«Il domani non muore mai» recita il titolo di un film di James Bond. E così la geopolitica. Per quanto pressoché scomparse dai nostri radar – concentrati come siamo sull’emergenza sanitaria ed economica, e focalizzati sul dibattito di quale livello di solidarietà riusciranno, proprio oggi, a esprimere gli Stati membri dell’Unione Europea – le contese internazionali non sono per incanto svanite. Al contrario, gli effetti sul sistema internazionale e sugli equilibri geopolitici di questa pandemia saranno forti e duraturi e rischiano di essere aggravati dalla “distrazione”.
Sono oggi identificabili due livelli su cui il Covid–19 sta agendo rispetto agli equilibri politici globali: uno macro, più importante e sistemico e dalle conseguenze di lunga durata, per quanto difficili da scorgere con chiarezza; vi è poi un secondo livello più contingente – per così dire – di piccola bottega, ma non per questo da trascurare. È infatti evidente come, negli scenari meno colpiti dal virus e che per ironia della sorte sono quasi sempre quelli geopoliticamente più instabili, tutta una serie di attori stiano approfittando dell’emergenza che ha spinto l’Occidente a ripiegarsi su se stesso per agire in modo più spregiudicato. Lo vediamo in Libia, per noi lo scenario principale fra le tante crisi del Medio Oriente: lì, il governo di al–Sarraj – rinforzato dai continui aiuti militari della Turchia, che ha inviato anche migliaia di jihadisti spostati dalla Siria – ha colto importanti successi militari contro il generale Haftar, che da un anno cerca inutilmente di conquistare Tripoli. Ora, detto brutalmente, la sconfitta del generale, certo non amico dell’Italia, non può che essere considerata una buona notizia per gli interessi nazionali. Ma non lo è se si accompagna alla nostra evidente perdita di influenza politica su al–Sarraj, che a lungo abbiamo difeso politicamente e diplomaticamente, e che ora guarda più ad Ankara, dato che Erdogan non si è fatto problemi ad appoggiarlo militarmente.
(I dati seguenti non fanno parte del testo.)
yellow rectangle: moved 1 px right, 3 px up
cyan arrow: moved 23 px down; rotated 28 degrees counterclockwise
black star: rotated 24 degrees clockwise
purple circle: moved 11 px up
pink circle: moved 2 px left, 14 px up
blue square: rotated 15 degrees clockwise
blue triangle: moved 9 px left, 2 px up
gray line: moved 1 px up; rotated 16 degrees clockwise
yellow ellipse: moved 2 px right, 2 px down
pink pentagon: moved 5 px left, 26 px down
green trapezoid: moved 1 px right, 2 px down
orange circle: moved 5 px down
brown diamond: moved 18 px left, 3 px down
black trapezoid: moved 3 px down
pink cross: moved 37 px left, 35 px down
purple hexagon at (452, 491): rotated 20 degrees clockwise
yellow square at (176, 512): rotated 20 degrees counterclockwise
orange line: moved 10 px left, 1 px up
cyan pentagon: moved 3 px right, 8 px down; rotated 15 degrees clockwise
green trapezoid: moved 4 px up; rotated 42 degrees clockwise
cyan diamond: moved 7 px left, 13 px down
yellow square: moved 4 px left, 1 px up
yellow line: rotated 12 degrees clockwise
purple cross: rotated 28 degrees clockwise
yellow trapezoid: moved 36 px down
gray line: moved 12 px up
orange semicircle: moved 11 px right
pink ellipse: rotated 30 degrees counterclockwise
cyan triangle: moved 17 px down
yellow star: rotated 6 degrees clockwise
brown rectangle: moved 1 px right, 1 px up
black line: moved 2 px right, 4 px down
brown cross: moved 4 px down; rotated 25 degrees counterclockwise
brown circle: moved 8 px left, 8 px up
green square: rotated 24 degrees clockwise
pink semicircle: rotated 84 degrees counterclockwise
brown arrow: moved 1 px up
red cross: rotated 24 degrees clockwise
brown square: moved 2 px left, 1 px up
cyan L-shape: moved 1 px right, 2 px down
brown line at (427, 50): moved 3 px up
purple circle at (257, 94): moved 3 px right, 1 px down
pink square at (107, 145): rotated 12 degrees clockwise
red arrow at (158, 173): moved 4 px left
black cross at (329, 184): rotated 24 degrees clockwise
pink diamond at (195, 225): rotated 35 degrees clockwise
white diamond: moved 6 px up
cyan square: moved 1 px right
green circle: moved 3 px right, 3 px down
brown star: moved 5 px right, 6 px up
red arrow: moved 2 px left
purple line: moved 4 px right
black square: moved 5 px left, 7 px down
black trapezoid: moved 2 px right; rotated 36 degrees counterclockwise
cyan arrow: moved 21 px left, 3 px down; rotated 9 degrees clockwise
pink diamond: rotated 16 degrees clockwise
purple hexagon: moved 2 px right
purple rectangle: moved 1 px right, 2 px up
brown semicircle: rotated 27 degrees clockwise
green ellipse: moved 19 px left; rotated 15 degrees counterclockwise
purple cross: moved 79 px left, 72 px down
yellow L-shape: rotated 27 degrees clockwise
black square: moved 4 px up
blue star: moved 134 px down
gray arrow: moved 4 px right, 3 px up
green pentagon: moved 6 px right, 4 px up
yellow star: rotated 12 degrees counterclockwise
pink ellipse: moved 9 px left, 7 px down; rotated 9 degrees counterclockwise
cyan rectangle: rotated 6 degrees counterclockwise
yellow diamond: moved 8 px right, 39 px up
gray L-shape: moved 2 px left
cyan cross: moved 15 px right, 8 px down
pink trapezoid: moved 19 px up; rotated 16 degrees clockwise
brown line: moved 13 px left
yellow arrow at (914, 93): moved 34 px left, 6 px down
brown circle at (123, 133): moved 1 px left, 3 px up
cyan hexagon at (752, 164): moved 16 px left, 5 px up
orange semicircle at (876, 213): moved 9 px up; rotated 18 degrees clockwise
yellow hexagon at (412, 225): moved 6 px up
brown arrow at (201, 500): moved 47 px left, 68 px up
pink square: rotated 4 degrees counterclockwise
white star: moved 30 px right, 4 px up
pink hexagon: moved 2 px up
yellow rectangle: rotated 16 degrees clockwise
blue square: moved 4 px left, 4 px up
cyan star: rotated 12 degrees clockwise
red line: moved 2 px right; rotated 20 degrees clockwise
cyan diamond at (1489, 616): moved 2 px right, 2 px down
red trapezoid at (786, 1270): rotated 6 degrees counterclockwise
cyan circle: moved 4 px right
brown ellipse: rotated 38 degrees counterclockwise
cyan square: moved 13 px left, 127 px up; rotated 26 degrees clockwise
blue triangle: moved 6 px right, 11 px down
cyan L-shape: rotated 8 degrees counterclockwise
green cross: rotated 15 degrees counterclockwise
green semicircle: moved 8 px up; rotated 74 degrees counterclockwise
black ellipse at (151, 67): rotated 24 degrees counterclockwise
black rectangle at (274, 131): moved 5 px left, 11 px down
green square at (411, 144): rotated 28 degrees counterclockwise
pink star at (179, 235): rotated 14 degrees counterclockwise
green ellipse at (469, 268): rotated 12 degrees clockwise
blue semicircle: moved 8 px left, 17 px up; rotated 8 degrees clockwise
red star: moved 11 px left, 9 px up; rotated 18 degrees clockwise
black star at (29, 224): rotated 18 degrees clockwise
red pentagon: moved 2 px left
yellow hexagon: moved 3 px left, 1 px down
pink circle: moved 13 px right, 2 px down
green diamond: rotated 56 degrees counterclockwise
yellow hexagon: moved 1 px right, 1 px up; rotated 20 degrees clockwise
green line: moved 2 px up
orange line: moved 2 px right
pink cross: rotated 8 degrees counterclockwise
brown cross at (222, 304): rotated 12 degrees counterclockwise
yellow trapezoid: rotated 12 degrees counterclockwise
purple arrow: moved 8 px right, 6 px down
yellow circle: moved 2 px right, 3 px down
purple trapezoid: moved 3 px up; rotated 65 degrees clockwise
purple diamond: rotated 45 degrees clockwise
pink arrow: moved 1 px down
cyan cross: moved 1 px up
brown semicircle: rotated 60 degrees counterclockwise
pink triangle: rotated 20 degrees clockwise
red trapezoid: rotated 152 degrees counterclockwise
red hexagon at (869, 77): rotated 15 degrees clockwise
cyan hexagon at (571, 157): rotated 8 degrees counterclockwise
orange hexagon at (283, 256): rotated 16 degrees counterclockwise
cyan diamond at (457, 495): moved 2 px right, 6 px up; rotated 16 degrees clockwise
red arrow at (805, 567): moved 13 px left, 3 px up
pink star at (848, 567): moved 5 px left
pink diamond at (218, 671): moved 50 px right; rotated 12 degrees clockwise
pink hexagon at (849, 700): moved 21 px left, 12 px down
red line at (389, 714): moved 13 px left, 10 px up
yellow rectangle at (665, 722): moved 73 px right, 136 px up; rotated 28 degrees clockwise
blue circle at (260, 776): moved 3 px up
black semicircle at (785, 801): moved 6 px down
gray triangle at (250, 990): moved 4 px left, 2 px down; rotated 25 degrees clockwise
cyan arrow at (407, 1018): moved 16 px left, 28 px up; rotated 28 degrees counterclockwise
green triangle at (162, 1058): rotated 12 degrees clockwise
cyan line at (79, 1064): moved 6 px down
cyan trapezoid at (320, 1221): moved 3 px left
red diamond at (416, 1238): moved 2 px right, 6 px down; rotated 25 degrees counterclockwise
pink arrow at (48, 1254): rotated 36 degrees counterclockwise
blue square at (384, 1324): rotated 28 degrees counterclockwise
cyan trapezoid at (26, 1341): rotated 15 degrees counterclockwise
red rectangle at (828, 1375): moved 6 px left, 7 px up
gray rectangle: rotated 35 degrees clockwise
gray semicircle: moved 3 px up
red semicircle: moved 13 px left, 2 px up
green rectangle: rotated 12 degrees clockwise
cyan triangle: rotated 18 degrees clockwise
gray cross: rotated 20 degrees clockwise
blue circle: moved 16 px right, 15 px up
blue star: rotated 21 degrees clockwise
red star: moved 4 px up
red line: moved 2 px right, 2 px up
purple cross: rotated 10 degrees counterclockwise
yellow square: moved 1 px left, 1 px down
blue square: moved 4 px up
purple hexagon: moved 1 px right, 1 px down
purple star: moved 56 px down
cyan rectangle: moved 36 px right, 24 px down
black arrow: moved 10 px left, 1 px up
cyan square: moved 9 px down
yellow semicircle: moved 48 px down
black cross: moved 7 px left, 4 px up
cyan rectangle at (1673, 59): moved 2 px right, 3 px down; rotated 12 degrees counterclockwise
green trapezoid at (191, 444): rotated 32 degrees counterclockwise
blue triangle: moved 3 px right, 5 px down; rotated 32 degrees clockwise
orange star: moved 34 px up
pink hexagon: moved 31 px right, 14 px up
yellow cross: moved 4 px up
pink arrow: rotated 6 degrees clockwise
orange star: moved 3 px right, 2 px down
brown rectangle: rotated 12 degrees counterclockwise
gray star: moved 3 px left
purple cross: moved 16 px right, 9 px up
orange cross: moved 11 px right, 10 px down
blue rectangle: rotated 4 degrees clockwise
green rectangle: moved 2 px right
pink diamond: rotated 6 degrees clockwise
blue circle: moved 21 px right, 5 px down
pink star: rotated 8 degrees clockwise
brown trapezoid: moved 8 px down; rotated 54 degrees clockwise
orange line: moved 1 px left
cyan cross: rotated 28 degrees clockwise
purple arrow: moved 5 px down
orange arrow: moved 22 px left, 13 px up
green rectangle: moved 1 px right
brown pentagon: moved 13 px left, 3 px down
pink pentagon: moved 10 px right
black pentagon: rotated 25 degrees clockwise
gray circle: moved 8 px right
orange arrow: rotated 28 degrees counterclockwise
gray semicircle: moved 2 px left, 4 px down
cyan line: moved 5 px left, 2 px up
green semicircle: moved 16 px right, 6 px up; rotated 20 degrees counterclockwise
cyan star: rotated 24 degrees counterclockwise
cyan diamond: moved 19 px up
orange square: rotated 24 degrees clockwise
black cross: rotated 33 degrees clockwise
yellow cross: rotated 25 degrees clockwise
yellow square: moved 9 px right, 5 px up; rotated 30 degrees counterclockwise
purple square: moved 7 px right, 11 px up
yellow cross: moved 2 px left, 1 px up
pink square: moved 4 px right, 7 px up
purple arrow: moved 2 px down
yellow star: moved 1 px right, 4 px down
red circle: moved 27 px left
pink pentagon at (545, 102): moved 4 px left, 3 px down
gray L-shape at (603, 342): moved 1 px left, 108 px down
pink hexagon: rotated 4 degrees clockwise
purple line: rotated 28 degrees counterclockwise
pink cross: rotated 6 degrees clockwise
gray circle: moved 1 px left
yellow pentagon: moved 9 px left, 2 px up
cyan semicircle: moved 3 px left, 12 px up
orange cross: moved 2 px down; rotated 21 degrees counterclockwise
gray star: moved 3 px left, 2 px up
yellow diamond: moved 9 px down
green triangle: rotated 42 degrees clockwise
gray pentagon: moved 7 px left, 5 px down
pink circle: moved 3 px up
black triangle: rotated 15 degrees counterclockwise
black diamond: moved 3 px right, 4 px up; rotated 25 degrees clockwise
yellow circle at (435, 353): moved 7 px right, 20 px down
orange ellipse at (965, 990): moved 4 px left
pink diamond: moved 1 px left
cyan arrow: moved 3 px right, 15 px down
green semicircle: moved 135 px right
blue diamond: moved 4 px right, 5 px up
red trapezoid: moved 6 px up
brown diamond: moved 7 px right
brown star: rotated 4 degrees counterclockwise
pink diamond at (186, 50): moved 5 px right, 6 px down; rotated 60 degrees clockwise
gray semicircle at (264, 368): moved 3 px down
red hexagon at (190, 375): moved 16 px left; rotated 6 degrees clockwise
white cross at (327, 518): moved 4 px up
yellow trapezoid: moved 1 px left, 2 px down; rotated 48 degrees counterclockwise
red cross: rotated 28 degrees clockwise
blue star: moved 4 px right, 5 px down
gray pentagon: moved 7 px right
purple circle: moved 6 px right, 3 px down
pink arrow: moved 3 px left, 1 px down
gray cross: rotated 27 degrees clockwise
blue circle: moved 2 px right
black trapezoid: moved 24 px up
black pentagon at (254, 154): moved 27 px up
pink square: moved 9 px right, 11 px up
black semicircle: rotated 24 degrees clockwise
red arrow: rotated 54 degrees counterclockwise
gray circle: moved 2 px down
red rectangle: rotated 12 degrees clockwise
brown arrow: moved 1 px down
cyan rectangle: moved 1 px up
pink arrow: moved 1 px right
E in movimento sono anche altre aree di crisi, dalla Siria con i continui combattimenti su Idlib, l’ultima roccaforte salafita–jihadista che Assad vuole domare, allo Yemen stremato da anni di guerra civile e di bombardamenti sauditi, all’Iraq da troppo tempo privo di un governo, all’Iran, piagato dalla pandemia e dalla crisi economica da sanzioni, e proprio per questo iper–reattivo e potenzialmente pronto a mosse estreme. Per quanto giustamente le nostre priorità appaiano altre, non possiamo volgere completamente lo sguardo da quelle contese. Perché rischiamo di trovarci, una volta emersi dall’emergenza, con una regione mediterranea sempre più influenzata da attori a noi esterni, e non necessariamente benevoli.
Proprio le vicende libiche ci dimostrano come sia difficile instaurare relazioni durature e rafforzare la propria capacità di influenza: un processo lento nella costruzione, ma estremamente rapido nella perdita di peso politico. Qualcosa che l’Italia, che continuerà a essere in prima linea per la propria posizione geografica dinanzi alle molte crisi mediorientali, deve cercare di evitare.
Eppure è il primo livello che è stato citato, quello del mutamento globale e sistemico, a cui dovremmo dedicare le maggiori energie e attenzioni. Perché non vi è dubbio che lo sconvolgimento di questi mesi avrà effetti di lungo periodo sull’assetto politico, economico–commerciale e diplomatico di tutto il pianeta. Stati Uniti d’America e Cina si fronteggiano più che mai e mostrano di non smaniare per la crescita di ruolo di altri soggetti forti, come è e potrebbe essere l’Europa comunitaria, oggi però “nano politico”.
Si è parlato, spesso frettolosamente, di tramonto della globalizzazione, di regionalizzazione, di ritorno a un nazionalismo che scuoterà alleanze e unioni sovranazionali. Storicamente, sono proprio le fasi di grandi mutamenti a offrire opportunità per chi le sa cogliere e sventure a chi rimane inerte. Ma l’aspetto nuovo, per quanto difficile da cogliere, è che al di là di questa visione “a somma zero”, dove ci saranno potenze che guadagneranno e altre che perderanno peso e influenza, il sistema internazionale ha la possibilità di pensare in modo diverso ai propri meccanismi di funzionamento. Per ragionare in un’ottica che riduca le storture politiche, finanziarie e sistemiche a vantaggio di tutti. Non è solo l’Europa che è a un bivio cruciale: quello fra crescita solidale o rischio di disintegrazione. È tutto il sistema globale che può pensare di migliorare se stesso. Difficile che lo faccia, ovvio. Ma credere che un cambiamento sia possibile è il primo passo per attuarlo.